Ob rechtswidrig erlangte Informationen einem Verwertungsverbot unterliegen, hat – soweit ersichtlich – der EuGH noch nicht entschieden. Einen wichtigen Anhaltspunkt bietet jedoch die Entscheidung vom 07.09.2023 (C-162/22). In ihr ging es darum, ob Vorratsdaten, die aufgrund staatlicher Vorschriften von Betreibern elektronischer Kommunikationsdienste gespeichert und den zuständigen Behörden zur Verfolgung schwerer Kriminalität zur Verfügung gestellt wurden, auch in einem Disziplinarverfahren Verwendung finden können. Dies wurde vom EuGH verneint; insoweit wurde ein generelles Verwertungsverbot angenommen. Der Sache nach lag hier eine nicht durch Gesetz legitimierte Zweckänderung vor. Warum sollte dasselbe nicht auch in anderen Fällen rechtswidriger Datenerhebung gelten? Ist beispielsweise nicht dasselbe anzunehmen, wenn ein Datum wegen Zweckerreichung oder Zweckwegfall hätte gelöscht werden müssen, dies aber nicht geschah und nun eine gerichtliche Verwertung ansteht?
Wurden bei der Datenerhebung lediglich die Informationspflichten nach Art. 13 DSGVO verletzt, so ist der Fall nicht anders zu behandeln, als wenn unter Verstoß gegen Art. 26 DSGVO keine Abmachung über gemeinsame Verantwortlichkeit geschlossen und entgegen Art. 30 DSGVO kein Verzeichnis aller Datenverarbeitungsvorgänge angelegt wurde.
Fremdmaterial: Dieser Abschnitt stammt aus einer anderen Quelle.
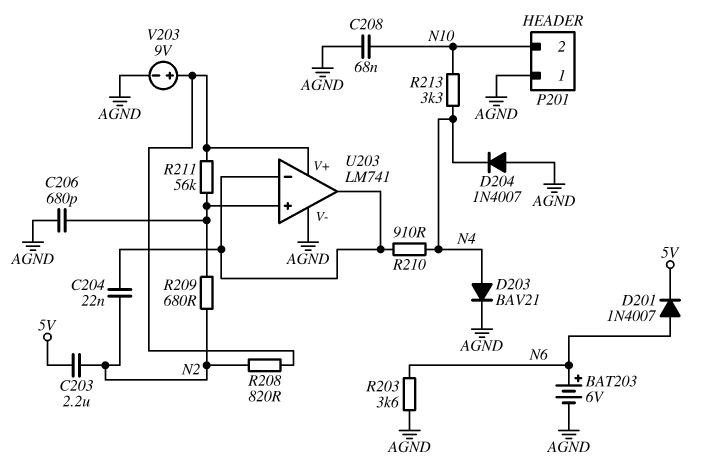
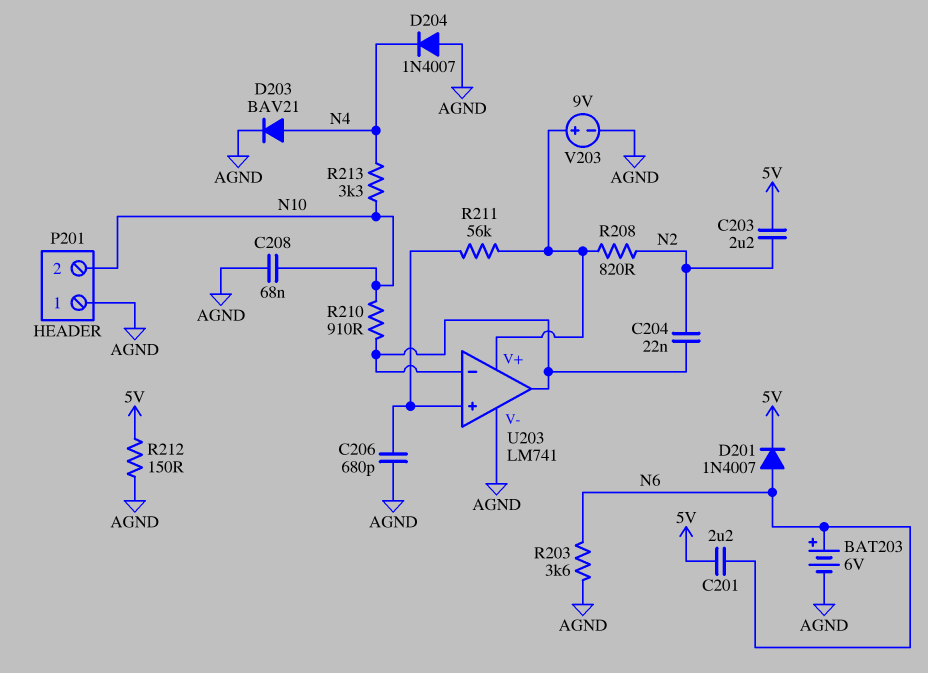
C201: none -> 2.2uF (5V, N6)
R209: 680 (N2, U203/in+) -> none
R210: 910 (N4, U203/in-) -> 910 (N10, U203/in-)
R212: none -> 150 (5V, AGND)

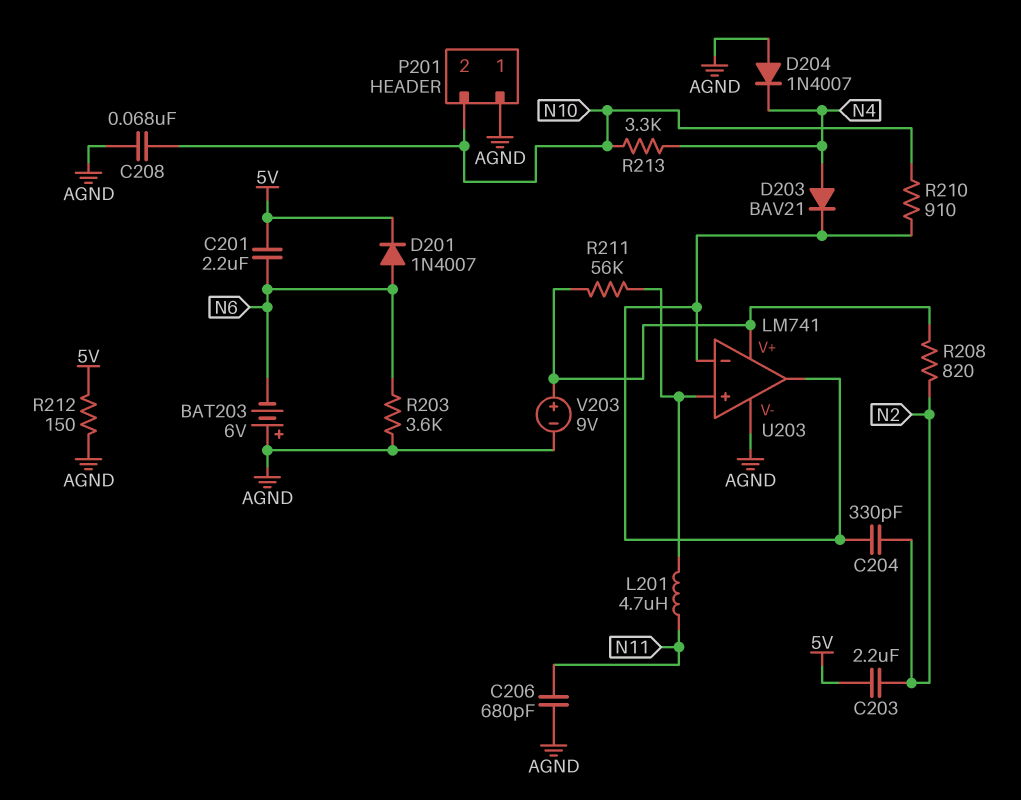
BAT203: 6V (plus N6, minus AGND) -> 6V (plus AGND, minus N6)
C204: 22nF (N2, U203/in-) -> 330pF (N2, U203/in-)
C206: 680pF (AGND, U203/in+) -> 680pF (AGND, N11)
D203: diode BAV21 (A N4, K AGND) -> diode BAV21 (A N4, K U203/in-)
L201: none -> 4.7uH (N11, U203/in+)

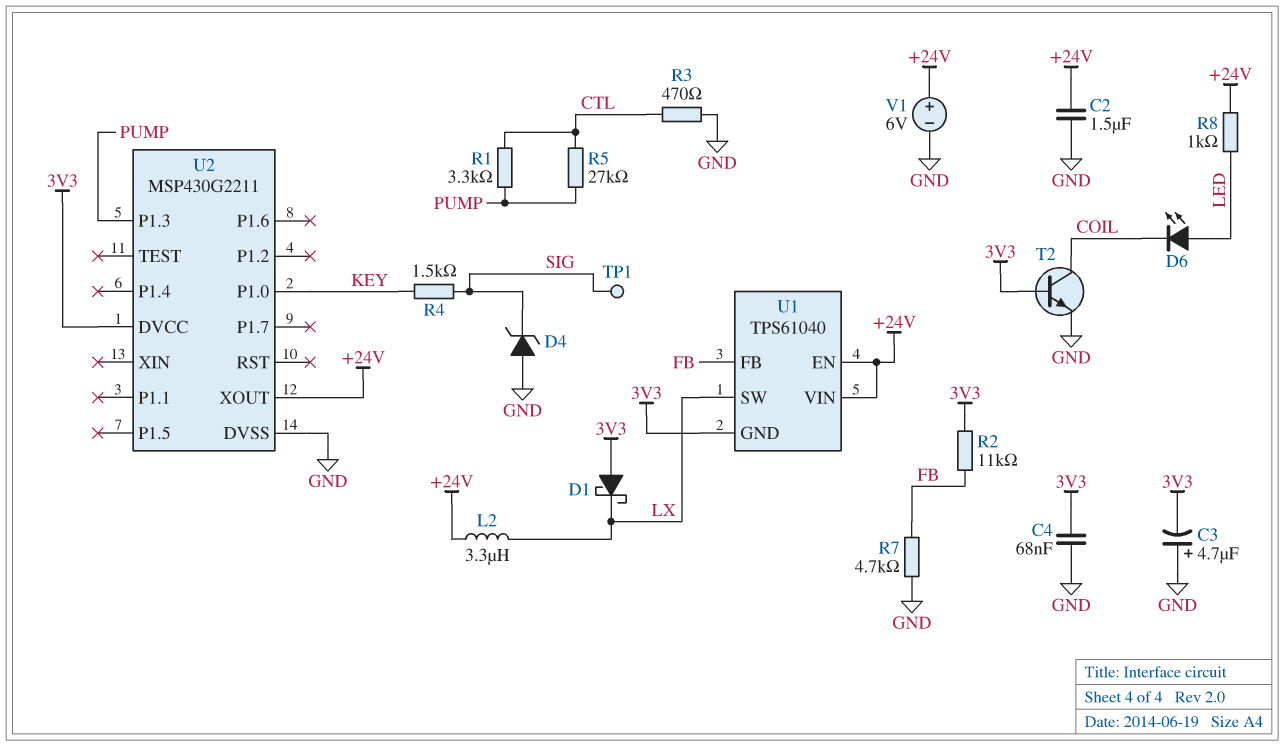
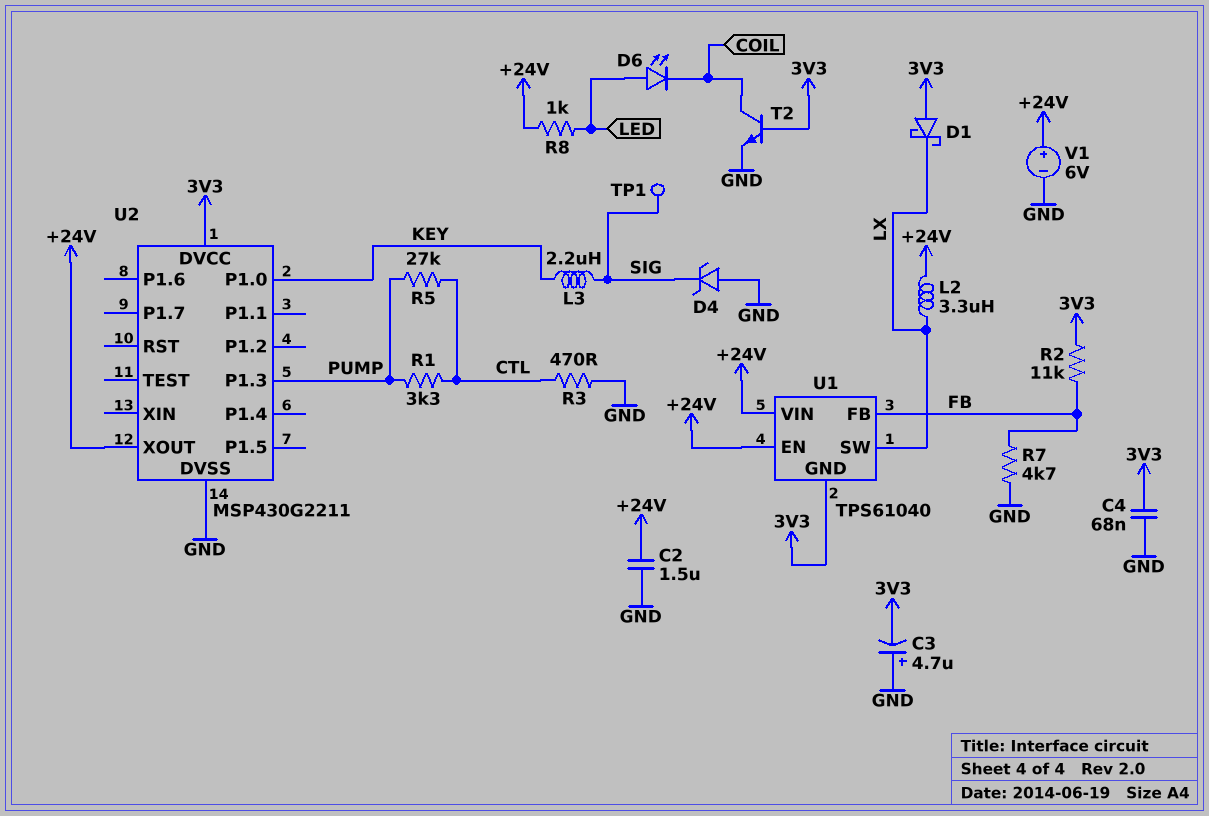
L3: none -> 2.2uH (KEY, SIG)
R4: 1.5k (KEY, SIG) -> none

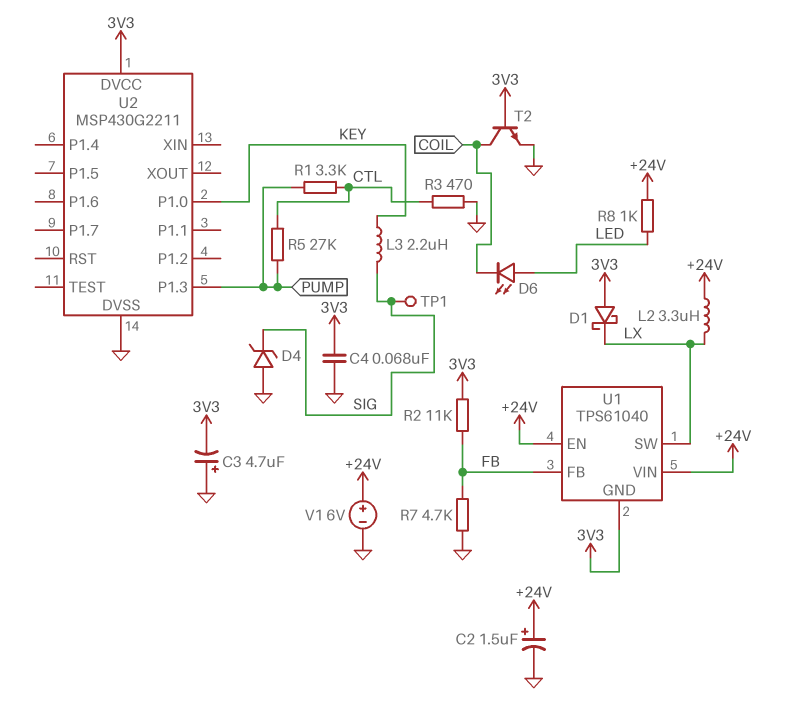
C2: 1.5uF (+24V, GND) -> 1.5uF (plus +24V, minus GND)
U2 pin XOUT: +24V -> none

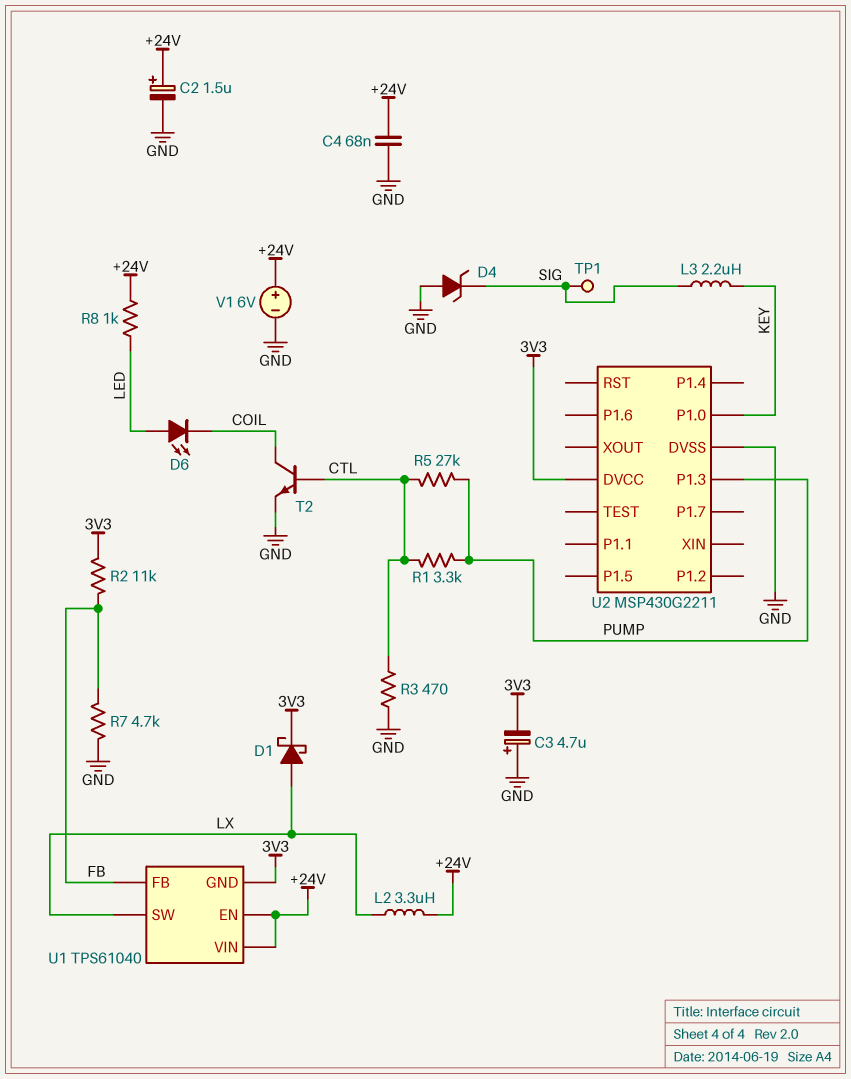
C4: 68nF (3V3, GND) -> 68nF (+24V, GND)
D1: schottky (A 3V3, K LX) -> schottky (A LX, K 3V3)
T2: NPN (B 3V3, C COIL, E GND) -> NPN (B CTL, C COIL, E GND)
Dies lässt nach EuGH (Urt. v. 04.05.2023 - C-60/22 Rn. 55 ff.) die ausschließlich in Art. 6 Abs. 1 DSGVO niedergelegten Rechtmäßigkeitsvoraussetzungen unberührt, so dass die Pflichtverletzungen zwar mit Sanktionen belegt werden konnten, sich an der Rechtmäßigkeit der Datenverarbeitung aber nichts änderte (und deshalb auch kein Verwertungsverbot in Betracht kommen konnte).
Man darf gespannt sein, zu welchen Resultaten die übrigen Fragen führen. Wenn wir die EuGH-Entscheidung in eineinhalb bis zwei Jahren in Händen halten, werden wir im Datenschutz ein Stück weitergekommen sein. Dies haben wir dann nicht zuletzt dem viele Grundsatzprobleme ansprechenden Beschluss des LArbG Hannover zu verdanken.